March 19, 2021: The WSF is dismayed and disappointed by the obvious disparities in treatment of the student-athletes at their respective men’s and women’s NCAA basketball tournaments. What has already been publicly displayed includes significant differences between strength and conditioning facilities and swag bags for Division I schools, and game facilities and ticket availability for Division II schools. We call for the NCAA to review the critical decisions and organizational priorities which allowed for such visible disparities to occur, as well as to examine whether other unseen and unspoken inequities exist both within the current basketball championships and across other championships governed by the NCAA.

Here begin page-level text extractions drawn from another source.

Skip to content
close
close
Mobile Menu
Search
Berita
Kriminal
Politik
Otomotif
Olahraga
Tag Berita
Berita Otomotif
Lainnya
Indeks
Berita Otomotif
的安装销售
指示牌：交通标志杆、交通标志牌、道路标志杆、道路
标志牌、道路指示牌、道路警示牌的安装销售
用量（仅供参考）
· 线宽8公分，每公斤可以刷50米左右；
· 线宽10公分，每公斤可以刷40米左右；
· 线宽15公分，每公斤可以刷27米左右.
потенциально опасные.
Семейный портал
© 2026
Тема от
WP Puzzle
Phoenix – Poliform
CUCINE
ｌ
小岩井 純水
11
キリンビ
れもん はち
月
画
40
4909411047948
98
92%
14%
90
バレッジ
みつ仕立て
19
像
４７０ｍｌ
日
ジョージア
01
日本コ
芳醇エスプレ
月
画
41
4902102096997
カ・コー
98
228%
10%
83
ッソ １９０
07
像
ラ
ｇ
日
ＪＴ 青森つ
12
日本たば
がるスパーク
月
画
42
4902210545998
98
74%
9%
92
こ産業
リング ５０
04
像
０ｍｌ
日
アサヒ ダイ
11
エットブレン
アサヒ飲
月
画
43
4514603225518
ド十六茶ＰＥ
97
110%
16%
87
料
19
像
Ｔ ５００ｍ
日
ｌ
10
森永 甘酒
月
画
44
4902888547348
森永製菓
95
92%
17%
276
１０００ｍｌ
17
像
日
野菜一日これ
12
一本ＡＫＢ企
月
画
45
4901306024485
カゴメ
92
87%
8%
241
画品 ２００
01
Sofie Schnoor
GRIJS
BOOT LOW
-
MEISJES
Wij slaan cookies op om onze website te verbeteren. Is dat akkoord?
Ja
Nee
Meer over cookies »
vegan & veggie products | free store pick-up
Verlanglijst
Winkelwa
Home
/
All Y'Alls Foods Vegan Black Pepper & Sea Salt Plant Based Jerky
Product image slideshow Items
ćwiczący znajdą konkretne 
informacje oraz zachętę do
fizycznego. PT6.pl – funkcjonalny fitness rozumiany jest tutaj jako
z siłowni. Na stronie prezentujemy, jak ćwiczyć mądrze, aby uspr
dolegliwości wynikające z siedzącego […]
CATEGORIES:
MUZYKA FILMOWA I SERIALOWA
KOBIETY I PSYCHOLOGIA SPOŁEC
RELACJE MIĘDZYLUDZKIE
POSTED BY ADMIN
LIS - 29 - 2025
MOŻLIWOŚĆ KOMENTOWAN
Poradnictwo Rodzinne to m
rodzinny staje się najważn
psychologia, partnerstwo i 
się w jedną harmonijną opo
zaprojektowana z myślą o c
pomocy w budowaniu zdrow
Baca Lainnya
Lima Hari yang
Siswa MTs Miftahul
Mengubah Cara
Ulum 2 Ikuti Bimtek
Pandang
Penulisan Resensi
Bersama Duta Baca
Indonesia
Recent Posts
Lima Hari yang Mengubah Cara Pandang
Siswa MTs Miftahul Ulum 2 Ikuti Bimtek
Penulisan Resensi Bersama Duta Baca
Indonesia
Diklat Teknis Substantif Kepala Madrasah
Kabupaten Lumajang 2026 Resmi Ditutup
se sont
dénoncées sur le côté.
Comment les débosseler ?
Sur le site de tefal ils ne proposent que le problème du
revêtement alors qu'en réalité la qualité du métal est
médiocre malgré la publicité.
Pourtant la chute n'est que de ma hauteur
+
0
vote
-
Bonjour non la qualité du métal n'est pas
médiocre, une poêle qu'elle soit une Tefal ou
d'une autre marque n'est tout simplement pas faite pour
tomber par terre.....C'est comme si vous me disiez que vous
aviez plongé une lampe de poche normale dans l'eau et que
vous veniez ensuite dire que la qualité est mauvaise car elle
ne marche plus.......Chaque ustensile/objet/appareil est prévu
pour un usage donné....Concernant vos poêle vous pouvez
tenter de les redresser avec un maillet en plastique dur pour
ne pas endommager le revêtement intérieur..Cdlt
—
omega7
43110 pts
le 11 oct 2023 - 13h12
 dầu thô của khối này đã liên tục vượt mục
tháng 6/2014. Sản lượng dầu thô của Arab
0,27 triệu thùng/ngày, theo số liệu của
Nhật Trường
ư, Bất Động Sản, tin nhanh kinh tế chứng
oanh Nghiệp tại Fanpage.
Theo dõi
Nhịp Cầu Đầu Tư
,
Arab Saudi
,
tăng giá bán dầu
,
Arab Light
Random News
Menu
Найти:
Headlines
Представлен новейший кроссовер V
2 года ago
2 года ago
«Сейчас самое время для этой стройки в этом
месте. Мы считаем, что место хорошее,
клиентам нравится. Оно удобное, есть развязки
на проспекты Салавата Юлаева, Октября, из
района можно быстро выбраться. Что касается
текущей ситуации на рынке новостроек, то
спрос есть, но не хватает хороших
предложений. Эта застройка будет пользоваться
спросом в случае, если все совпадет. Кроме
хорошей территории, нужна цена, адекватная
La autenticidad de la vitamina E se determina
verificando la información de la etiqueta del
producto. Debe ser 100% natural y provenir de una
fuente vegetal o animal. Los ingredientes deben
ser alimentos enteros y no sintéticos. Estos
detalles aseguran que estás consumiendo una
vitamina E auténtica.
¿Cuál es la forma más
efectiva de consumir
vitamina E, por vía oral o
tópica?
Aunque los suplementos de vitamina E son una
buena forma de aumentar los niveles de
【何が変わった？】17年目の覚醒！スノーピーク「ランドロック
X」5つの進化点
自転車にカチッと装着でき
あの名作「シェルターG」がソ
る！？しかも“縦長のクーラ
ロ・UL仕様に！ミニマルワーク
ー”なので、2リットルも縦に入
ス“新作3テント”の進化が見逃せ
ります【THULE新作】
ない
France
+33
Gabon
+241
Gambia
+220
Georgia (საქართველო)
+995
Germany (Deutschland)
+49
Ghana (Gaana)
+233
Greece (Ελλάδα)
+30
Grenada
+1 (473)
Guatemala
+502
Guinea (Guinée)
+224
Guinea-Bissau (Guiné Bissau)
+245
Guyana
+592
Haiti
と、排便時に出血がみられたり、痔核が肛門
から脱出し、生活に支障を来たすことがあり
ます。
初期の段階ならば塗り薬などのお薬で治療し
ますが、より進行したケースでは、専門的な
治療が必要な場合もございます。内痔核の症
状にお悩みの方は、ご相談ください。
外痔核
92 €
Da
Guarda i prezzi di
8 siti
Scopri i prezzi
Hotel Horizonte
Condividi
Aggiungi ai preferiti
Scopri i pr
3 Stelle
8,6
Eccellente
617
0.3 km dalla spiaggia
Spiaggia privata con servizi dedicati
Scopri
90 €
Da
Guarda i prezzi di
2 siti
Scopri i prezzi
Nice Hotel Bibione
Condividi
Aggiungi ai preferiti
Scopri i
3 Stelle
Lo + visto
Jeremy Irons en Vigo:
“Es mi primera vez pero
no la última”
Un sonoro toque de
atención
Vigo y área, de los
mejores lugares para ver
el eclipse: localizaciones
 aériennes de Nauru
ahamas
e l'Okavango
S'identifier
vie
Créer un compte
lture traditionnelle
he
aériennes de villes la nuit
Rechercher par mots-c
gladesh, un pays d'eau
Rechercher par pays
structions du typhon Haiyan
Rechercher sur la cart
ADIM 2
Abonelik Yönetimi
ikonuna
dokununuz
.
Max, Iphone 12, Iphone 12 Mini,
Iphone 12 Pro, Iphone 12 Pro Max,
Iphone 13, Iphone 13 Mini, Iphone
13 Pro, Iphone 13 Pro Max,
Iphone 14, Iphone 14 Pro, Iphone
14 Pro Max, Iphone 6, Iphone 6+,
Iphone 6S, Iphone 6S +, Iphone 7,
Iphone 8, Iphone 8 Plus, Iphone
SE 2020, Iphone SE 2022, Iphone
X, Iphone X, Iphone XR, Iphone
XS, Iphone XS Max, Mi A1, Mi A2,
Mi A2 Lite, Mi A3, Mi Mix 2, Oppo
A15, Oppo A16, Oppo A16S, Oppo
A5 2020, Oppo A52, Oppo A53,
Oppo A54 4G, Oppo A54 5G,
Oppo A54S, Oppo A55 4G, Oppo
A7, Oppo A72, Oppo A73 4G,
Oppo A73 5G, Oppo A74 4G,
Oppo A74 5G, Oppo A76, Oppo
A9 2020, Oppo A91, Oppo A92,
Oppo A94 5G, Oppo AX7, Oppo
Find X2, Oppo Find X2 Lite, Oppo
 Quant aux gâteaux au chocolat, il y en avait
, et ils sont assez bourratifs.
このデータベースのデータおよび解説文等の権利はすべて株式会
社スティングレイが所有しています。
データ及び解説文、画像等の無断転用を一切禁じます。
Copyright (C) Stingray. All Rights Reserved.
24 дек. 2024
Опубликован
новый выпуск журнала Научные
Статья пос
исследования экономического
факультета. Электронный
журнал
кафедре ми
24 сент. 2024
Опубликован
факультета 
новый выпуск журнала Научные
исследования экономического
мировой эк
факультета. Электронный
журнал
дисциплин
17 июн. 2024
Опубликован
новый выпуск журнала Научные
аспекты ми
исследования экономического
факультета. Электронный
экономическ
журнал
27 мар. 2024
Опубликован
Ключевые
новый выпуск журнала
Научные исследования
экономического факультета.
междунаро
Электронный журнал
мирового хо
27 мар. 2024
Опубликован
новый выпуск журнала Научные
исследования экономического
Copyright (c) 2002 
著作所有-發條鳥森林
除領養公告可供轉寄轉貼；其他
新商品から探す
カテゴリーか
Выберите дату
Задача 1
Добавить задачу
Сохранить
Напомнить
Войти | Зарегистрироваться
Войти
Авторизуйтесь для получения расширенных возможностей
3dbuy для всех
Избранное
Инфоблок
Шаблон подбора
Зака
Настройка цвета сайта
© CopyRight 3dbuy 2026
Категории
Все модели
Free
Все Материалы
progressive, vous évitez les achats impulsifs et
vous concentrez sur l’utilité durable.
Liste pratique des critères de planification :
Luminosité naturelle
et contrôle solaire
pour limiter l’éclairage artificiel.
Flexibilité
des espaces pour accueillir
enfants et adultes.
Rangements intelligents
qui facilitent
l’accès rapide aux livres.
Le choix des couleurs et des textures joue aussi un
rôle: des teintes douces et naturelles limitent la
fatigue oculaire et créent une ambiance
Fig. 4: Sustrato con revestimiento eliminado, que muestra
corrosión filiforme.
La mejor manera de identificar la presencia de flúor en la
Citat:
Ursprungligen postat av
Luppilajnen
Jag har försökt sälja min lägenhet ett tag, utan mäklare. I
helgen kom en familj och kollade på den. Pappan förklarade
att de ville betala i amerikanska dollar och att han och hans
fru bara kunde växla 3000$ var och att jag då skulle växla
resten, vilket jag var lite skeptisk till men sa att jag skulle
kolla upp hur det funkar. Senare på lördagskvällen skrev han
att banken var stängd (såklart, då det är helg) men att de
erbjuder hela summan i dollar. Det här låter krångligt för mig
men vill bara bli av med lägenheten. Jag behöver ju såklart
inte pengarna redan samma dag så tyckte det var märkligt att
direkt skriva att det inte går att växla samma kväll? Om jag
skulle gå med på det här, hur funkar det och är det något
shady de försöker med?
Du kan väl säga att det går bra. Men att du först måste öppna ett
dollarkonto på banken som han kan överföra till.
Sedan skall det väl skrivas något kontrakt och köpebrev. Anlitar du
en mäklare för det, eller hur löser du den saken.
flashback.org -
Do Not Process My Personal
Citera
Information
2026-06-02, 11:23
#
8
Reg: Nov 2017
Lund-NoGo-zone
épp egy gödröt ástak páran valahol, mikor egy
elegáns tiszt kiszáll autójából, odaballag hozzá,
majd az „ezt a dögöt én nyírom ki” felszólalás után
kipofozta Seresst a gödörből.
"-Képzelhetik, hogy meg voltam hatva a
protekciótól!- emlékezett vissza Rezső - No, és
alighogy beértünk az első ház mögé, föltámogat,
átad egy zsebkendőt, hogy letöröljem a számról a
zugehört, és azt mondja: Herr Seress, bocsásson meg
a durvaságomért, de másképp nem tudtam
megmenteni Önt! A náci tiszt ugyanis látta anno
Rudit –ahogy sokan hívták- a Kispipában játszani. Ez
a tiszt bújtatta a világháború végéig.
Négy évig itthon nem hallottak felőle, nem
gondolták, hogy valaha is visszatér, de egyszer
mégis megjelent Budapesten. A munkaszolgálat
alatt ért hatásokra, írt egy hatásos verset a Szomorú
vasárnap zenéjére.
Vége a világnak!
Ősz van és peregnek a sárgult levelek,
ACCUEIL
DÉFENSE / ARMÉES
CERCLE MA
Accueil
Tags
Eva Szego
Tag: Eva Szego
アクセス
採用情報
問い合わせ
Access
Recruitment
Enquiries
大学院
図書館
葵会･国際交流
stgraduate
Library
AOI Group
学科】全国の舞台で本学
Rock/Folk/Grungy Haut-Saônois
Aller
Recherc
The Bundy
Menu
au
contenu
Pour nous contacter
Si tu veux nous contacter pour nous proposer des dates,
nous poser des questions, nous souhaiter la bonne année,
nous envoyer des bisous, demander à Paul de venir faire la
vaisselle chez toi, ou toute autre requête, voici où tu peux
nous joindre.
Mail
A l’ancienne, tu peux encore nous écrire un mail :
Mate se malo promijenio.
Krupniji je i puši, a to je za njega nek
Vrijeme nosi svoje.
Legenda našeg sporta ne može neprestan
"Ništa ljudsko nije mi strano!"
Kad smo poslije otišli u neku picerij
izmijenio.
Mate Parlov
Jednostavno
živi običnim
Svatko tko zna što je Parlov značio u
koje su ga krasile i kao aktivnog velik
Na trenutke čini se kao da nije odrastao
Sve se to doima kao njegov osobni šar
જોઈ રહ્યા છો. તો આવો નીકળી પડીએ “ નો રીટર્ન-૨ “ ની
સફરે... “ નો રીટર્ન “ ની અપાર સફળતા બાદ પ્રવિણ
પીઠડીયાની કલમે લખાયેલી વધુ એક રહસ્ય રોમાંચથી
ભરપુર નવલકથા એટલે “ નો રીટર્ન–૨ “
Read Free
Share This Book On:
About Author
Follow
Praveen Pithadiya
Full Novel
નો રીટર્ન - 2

The NCAA touts gender equity as one of the key principles for conducting intercollegiate athletics. Further, the NCAA states ‘an athletics program can be considered gender equitable when the participants in both the men’s and women’s sports programs would accept as fair and equitable the overall program of the other gender.’ Clearly the examples brought to light this week do not meet this standard – or any standard – of equitable treatment.
Both men’s and women’s competitions are being held in controlled “bubble environments” due to COVID-19. This was a high-profile and unique opportunity for the NCAA to showcase its commitment to gender equity and yet, they unfortunately completely missed the mark.
Almost 50 years after the passage of Title IX, it is time for the NCAA to address the systems and resources that allowed these inequities to occur.